▶ Dataset excerpts
----------------------------------------
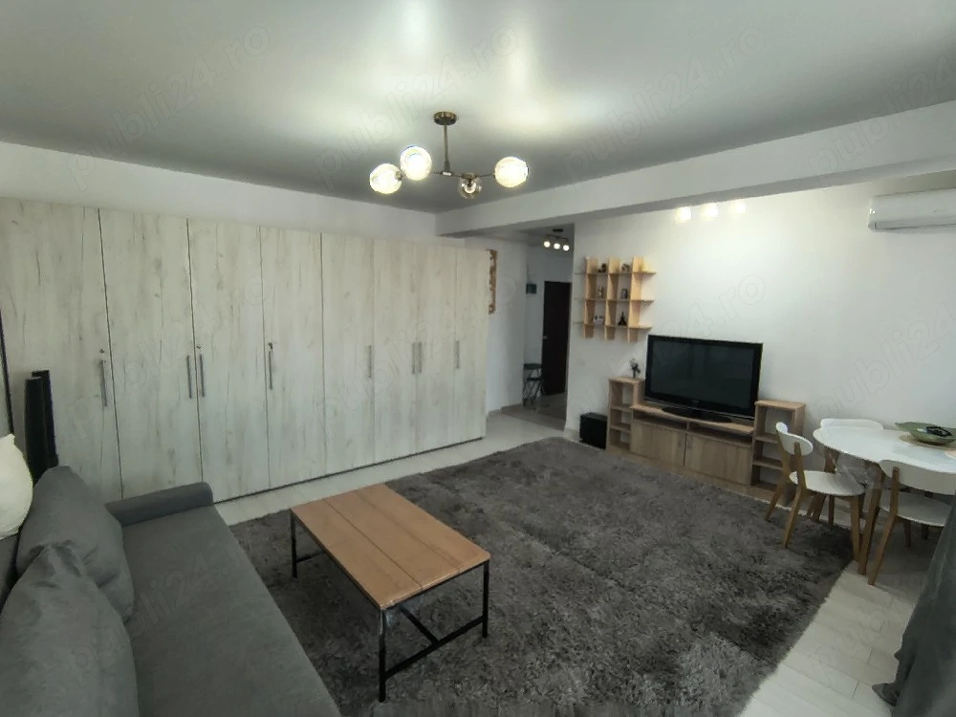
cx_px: 478
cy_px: 358
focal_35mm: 12
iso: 192
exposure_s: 1/50
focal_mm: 2.13
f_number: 2.2
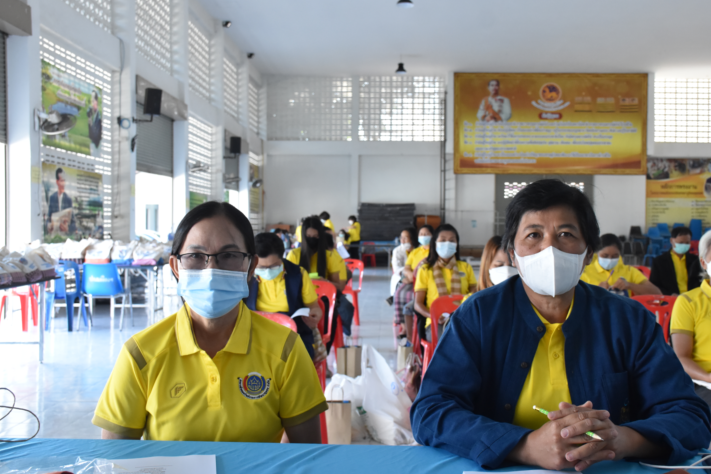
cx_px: 391
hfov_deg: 45.4
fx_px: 849
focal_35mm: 43
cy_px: 237
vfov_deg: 31.2
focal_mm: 26
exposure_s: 1/160
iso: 2000
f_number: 6.3
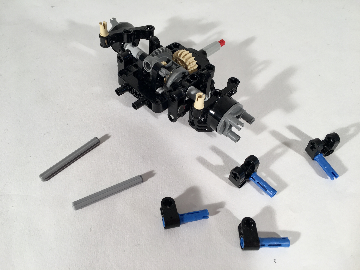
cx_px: 180
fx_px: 302
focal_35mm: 29
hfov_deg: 61.7
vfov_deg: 48.2
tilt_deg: -50.8
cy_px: 135
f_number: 2.2
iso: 25
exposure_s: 1/60
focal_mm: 4.15
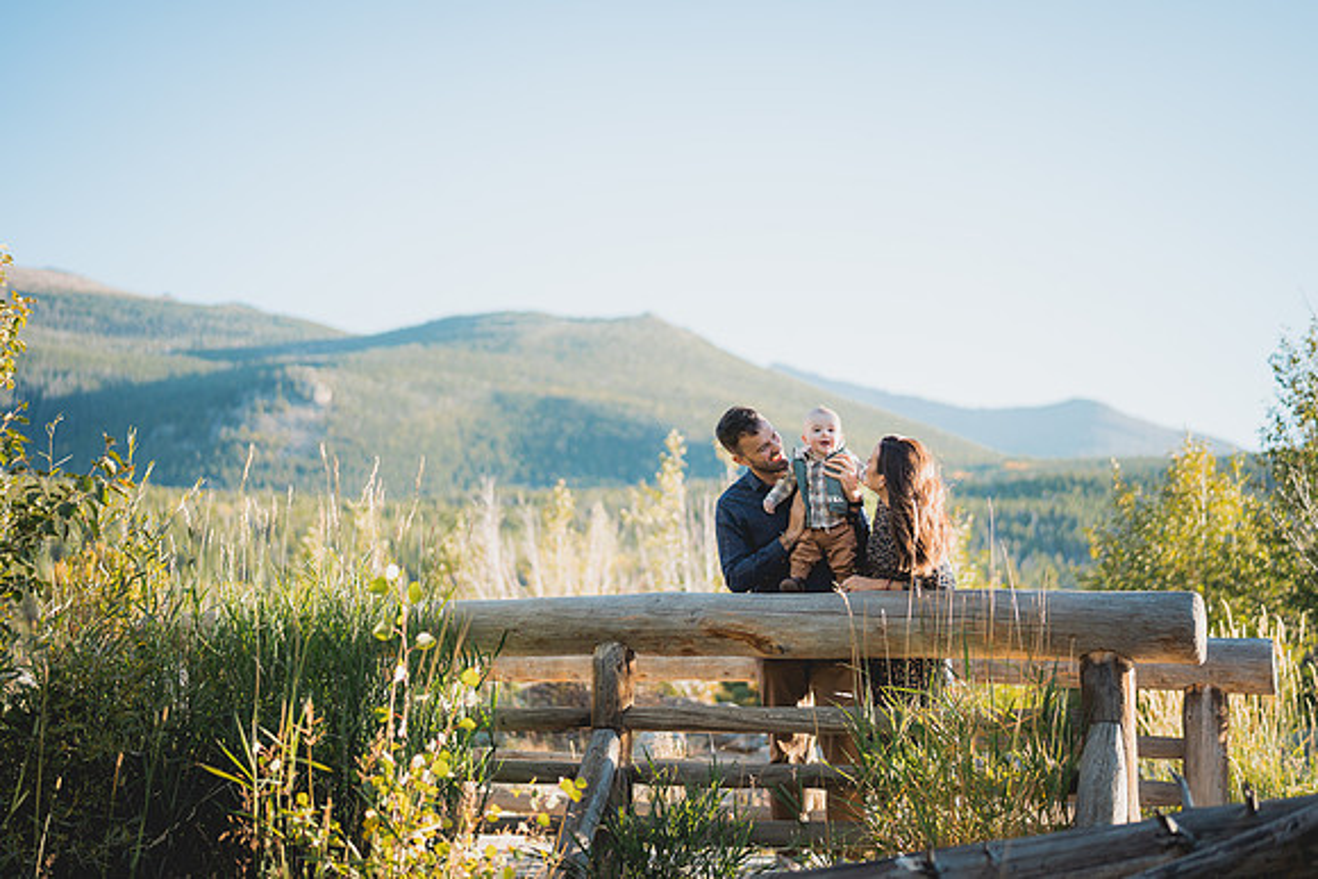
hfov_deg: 38.0
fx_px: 1911
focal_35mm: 52
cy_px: 440
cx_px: 659
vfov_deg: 25.9
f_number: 1.4
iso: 100
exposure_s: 1/1600
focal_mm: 50
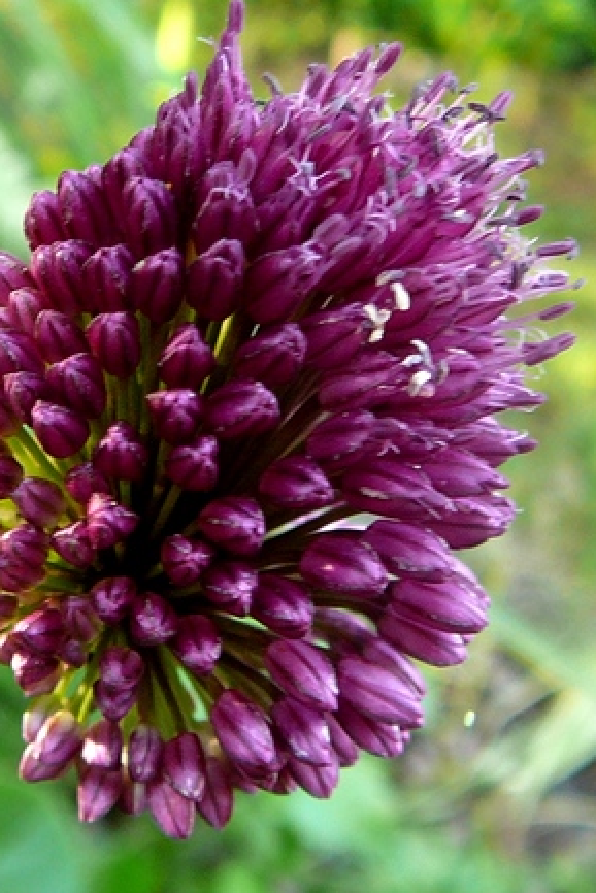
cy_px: 445
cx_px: 262
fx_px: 918
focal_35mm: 37
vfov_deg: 51.9
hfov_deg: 35.9
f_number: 2.8
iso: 100
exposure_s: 1/40
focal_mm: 5.2
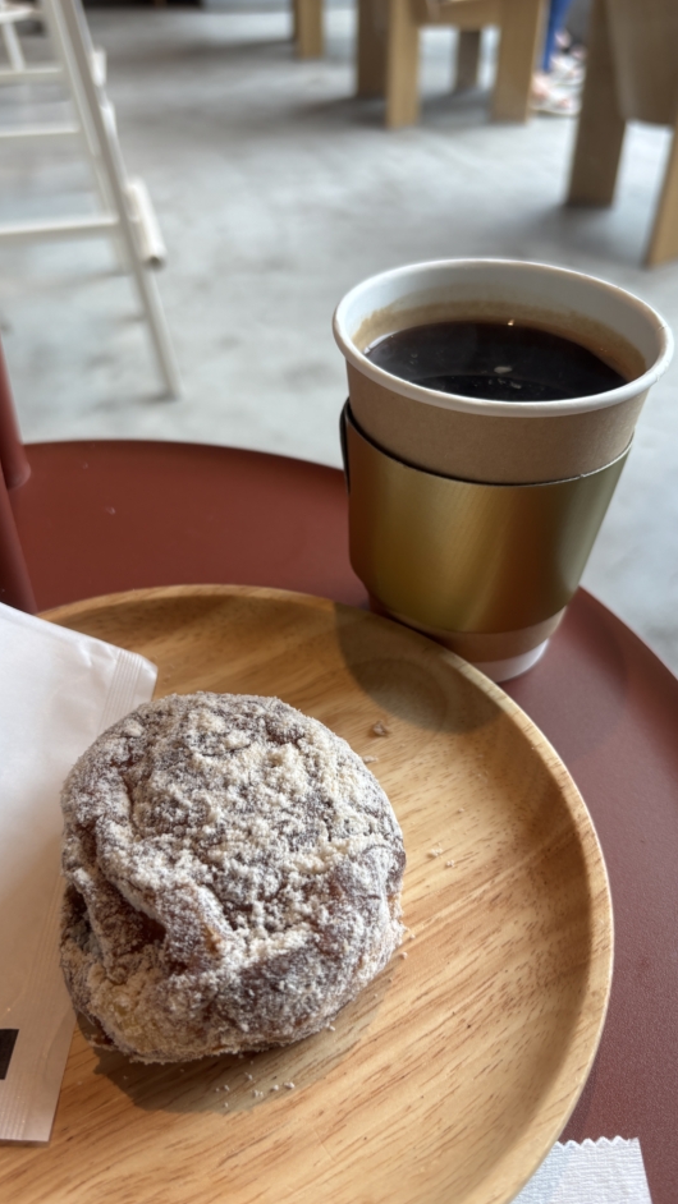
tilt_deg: -41.4
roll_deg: -1.1
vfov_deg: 66.1
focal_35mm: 29
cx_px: 328
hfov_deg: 40.2
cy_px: 605
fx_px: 927
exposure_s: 1/134
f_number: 1.6
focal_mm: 5.96
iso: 32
----------------------------------------
▶ Your assignment
Copy out only the lines from the one containing "focal_35mm: 43" to the end of the entries, unchanged. Drop the pictures.

▶ Response to the exercise
focal_35mm: 43
cy_px: 237
vfov_deg: 31.2
focal_mm: 26
exposure_s: 1/160
iso: 2000
f_number: 6.3
cx_px: 180
fx_px: 302
focal_35mm: 29
hfov_deg: 61.7
vfov_deg: 48.2
tilt_deg: -50.8
cy_px: 135
f_number: 2.2
iso: 25
exposure_s: 1/60
focal_mm: 4.15
hfov_deg: 38.0
fx_px: 1911
focal_35mm: 52
cy_px: 440
cx_px: 659
vfov_deg: 25.9
f_number: 1.4
iso: 100
exposure_s: 1/1600
focal_mm: 50
cy_px: 445
cx_px: 262
fx_px: 918
focal_35mm: 37
vfov_deg: 51.9
hfov_deg: 35.9
f_number: 2.8
iso: 100
exposure_s: 1/40
focal_mm: 5.2
tilt_deg: -41.4
roll_deg: -1.1
vfov_deg: 66.1
focal_35mm: 29
cx_px: 328
hfov_deg: 40.2
cy_px: 605
fx_px: 927
exposure_s: 1/134
f_number: 1.6
focal_mm: 5.96
iso: 32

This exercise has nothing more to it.